Requirements: Copy word for word the entries below from the line with "pose: elev=69.0 azim=356.7" through the last line, with the pictures left out.

The records:

------------------------------------------------

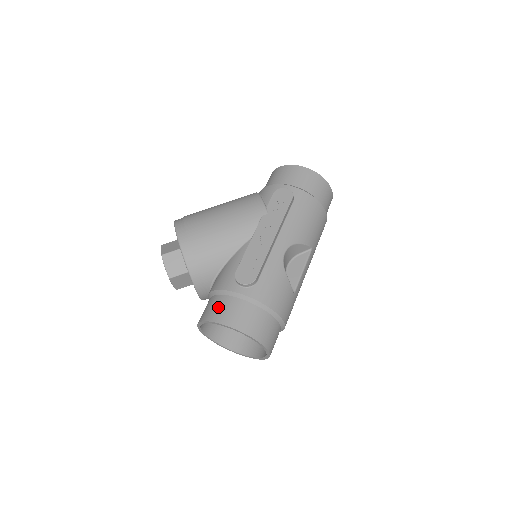
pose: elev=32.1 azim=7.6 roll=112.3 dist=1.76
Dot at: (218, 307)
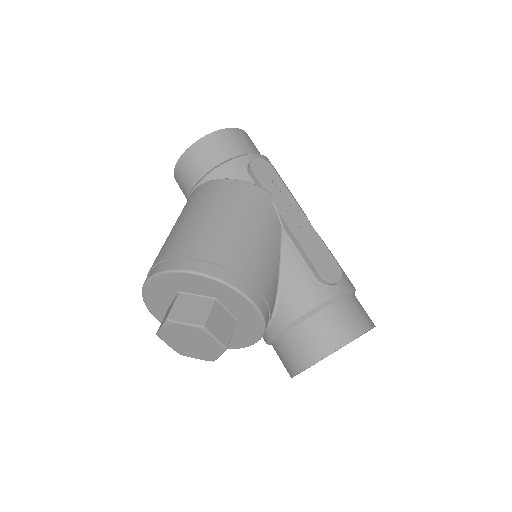
Dot at: (335, 325)
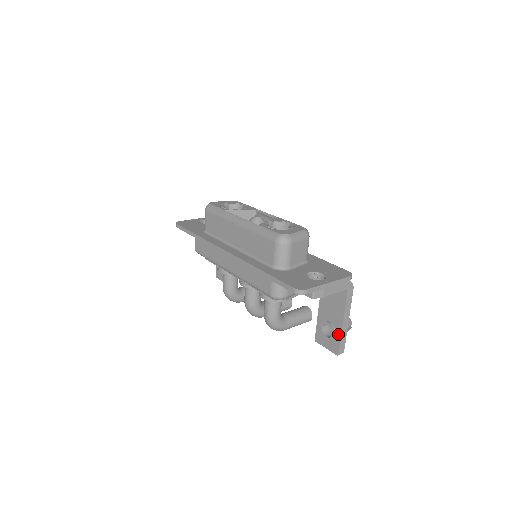
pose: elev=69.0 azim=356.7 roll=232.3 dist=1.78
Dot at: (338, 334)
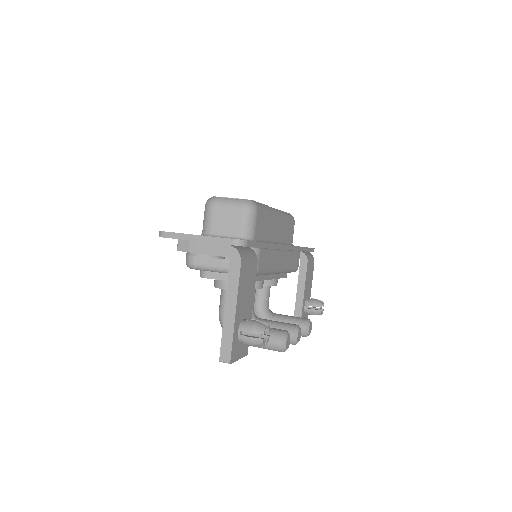
Dot at: (224, 328)
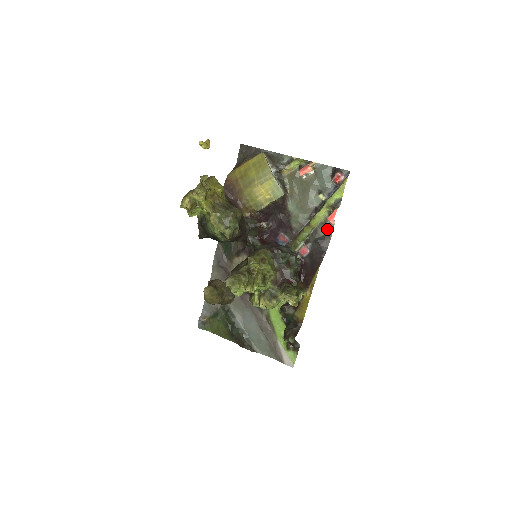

------------------------------------------------

Answer for the task:
pose: elev=69.0 azim=356.7 roll=232.3 dist=1.78
Dot at: (338, 334)
Dot at: (224, 328)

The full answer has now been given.